Consumers urged to check for recalled Duncan Hines mixes
The Centers for Disease Control and Prevention (CDC) has determined that the outbreak caused by contaminated boxes of Duncan Hines cake mix is over but warns consumers who may still have recalled boxes in their kitchen cabinets to not use them for making cakes. On November 5, 2018, four varieties of Duncan Hines cake mix were recalled after Oregon health officials identified Salmonella Agbeni in a box of Duncan Hines Classic White Cake Mix.
Seven people in five states became ill from the contaminated cake mixes. Illnesses from food poisoning occurred in Florida, Maryland, Missouri, Ohio, and Wisconsin. Onset dates for the salmonella related illnesses ranged from June 13 to October 5, 2018.

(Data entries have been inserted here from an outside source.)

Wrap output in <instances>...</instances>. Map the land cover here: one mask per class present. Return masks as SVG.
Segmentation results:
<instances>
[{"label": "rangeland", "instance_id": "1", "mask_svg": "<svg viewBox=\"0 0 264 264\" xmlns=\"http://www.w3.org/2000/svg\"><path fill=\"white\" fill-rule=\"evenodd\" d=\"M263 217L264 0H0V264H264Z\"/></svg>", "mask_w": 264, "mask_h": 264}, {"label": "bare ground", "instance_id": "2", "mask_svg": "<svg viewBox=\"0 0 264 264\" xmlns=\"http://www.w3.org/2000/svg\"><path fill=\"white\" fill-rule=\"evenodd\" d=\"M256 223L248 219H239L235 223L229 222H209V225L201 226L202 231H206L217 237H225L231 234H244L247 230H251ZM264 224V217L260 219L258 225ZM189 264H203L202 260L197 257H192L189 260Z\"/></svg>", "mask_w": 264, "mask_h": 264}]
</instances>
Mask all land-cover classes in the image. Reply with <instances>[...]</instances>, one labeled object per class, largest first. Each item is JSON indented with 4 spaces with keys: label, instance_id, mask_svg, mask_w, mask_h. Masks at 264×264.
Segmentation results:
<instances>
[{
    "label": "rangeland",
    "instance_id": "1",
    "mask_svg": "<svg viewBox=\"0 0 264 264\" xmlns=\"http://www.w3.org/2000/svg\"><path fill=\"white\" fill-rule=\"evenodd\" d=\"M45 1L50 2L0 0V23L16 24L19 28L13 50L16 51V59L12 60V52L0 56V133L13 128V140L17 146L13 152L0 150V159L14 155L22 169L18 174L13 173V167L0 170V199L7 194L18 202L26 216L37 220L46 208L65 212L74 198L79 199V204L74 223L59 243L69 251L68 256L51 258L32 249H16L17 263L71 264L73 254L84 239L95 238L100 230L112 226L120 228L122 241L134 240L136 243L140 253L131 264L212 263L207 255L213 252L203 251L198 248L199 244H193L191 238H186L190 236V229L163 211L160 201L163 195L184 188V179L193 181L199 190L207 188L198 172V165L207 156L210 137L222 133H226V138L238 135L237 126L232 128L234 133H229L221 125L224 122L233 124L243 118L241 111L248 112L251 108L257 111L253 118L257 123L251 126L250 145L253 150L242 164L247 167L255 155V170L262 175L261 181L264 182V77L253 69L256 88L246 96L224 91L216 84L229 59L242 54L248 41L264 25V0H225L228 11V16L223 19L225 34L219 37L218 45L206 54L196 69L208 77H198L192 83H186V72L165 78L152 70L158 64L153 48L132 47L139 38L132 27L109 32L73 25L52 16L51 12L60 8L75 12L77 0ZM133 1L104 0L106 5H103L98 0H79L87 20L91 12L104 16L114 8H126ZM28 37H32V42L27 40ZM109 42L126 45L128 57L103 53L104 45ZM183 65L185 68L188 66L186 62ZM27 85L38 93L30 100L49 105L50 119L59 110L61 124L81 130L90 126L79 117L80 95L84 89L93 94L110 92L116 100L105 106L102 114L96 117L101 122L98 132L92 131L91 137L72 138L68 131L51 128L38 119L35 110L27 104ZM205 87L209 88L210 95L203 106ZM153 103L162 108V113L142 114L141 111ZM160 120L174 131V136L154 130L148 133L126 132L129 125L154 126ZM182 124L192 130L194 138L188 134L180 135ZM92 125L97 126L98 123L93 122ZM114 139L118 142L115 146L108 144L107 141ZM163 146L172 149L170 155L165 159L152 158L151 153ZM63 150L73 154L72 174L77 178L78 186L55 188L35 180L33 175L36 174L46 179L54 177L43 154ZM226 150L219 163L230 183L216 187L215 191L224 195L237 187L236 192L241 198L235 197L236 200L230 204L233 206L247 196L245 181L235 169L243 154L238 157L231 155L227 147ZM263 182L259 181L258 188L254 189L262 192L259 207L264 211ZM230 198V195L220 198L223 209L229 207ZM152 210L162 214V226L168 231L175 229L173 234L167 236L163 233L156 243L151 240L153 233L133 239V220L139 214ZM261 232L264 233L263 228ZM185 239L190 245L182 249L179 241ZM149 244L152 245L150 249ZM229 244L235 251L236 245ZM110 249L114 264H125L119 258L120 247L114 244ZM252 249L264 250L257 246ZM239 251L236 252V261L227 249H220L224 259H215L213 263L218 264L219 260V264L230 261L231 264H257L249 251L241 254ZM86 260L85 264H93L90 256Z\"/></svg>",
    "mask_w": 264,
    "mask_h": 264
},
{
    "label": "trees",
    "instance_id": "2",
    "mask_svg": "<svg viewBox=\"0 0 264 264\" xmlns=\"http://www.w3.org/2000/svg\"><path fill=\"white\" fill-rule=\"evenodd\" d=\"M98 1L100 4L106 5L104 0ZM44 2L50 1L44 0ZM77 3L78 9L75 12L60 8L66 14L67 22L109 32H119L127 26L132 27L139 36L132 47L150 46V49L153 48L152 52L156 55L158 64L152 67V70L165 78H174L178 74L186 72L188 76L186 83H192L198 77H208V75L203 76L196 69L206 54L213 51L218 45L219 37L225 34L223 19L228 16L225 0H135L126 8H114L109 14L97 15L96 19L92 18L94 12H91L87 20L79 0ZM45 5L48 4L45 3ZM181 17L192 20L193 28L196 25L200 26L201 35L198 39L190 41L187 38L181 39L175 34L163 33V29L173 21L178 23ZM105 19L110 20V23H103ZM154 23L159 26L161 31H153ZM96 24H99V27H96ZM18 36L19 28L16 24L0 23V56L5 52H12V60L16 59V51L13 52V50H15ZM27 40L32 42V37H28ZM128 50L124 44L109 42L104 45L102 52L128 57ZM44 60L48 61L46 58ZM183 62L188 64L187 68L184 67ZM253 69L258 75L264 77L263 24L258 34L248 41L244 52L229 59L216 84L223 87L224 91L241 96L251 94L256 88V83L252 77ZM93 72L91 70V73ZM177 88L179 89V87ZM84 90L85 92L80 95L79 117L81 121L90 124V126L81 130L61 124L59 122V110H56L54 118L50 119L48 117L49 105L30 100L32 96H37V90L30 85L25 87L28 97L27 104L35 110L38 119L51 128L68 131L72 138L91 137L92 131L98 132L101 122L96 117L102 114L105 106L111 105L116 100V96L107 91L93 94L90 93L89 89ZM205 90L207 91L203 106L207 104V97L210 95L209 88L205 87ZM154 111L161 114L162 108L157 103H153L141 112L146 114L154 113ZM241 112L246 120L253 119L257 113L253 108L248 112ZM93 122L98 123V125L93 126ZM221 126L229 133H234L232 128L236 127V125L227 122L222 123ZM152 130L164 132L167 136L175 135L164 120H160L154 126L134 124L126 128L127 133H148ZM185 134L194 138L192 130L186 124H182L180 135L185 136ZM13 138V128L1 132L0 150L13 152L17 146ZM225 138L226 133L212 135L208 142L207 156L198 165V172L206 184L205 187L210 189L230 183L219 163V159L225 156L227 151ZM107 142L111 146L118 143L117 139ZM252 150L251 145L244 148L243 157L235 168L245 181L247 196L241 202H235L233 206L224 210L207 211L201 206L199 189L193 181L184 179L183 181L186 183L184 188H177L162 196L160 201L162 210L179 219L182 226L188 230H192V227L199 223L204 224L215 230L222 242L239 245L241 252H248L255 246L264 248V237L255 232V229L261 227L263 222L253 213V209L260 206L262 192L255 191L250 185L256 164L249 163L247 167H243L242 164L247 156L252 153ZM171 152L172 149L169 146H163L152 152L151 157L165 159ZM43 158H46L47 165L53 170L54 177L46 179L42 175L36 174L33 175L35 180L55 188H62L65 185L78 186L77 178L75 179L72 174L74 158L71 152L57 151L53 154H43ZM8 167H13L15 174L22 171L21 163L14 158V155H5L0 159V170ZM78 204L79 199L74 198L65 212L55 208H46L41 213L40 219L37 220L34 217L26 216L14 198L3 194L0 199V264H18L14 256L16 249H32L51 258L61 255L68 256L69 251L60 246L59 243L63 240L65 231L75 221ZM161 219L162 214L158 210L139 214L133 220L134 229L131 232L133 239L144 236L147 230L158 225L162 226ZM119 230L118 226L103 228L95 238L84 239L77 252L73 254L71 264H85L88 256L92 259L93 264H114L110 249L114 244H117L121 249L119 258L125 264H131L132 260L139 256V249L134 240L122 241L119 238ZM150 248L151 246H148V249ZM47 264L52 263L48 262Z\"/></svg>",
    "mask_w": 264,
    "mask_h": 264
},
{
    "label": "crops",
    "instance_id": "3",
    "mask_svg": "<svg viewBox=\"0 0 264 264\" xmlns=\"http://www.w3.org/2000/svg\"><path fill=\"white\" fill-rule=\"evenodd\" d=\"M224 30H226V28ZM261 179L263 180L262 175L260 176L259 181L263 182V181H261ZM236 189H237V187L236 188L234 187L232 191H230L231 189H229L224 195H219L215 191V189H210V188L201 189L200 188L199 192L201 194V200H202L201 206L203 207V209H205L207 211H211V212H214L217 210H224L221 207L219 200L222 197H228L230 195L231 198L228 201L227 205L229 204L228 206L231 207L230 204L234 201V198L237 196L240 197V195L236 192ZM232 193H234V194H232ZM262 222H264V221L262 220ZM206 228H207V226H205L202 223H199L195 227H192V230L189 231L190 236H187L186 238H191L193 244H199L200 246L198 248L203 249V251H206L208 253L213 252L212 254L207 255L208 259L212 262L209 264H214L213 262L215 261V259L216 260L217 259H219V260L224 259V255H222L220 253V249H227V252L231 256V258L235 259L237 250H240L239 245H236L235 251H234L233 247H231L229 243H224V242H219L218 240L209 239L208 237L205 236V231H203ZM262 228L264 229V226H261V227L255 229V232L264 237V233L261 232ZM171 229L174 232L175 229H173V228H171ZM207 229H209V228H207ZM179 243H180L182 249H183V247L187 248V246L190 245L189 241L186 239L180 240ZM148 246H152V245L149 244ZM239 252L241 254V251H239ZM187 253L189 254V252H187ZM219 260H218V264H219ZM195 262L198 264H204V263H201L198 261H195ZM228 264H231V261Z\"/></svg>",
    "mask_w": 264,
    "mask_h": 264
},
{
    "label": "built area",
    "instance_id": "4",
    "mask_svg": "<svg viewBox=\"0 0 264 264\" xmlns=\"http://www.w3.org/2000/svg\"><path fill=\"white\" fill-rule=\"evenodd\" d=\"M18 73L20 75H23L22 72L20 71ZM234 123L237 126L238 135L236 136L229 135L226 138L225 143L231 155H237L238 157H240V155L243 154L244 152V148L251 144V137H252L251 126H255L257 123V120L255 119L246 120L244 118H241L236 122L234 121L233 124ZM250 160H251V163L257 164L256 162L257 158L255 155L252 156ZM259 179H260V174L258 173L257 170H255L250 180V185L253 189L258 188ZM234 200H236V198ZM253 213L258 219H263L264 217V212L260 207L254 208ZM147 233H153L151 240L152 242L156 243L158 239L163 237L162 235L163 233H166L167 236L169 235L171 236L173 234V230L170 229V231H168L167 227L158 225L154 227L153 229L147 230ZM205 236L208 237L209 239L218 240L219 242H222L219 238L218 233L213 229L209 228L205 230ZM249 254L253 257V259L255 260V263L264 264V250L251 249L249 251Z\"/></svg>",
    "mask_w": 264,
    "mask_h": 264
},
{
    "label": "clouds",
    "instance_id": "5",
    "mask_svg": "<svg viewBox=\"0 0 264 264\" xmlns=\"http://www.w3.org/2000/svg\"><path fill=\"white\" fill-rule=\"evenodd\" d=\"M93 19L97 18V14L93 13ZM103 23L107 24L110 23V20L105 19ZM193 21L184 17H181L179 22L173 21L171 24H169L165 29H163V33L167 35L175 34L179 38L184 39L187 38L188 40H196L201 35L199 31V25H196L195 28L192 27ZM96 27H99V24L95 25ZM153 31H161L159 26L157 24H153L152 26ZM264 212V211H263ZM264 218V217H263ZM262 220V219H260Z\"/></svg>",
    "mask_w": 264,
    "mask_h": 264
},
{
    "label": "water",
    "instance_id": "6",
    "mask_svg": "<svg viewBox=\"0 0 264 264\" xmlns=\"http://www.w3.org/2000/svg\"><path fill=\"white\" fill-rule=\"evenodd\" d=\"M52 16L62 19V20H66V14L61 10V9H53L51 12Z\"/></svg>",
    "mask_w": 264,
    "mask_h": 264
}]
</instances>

CDC warns consumers not to bake with or eat any of the recalled Duncan Hines cake mix. The recalled products included 15.25-ounce boxes of Duncan Hines cake mix in Classic White, Classic Yellow Cake, Classic Butter Golden Cake, and Confetti Cake flavors, with various “best if used by” dates ranging from March 7 to 13, 2019.
People who eat raw cake mix are particularly susceptible to illness. CDC advises against eating raw dough or batter regardless of whether the cake mix is from a box or is homemade from scratch. Consumers who have any question as to whether the cake mix in their kitchen is among those recalled should not use the mix to make a cake.
Most people infected with Salmonella develop diarrhea, fever, and stomach cramps 12-72 hours after eating contaminated food. The illness usually lasts 4 to 7 days, and most people recover without treatment.
Even though the Duncan Hines salmonella outbreak appears to be over, consumers should continue to use care when preparing raw cake batter and should check any remaining boxes of cake mix to be sure they were not on the recall list.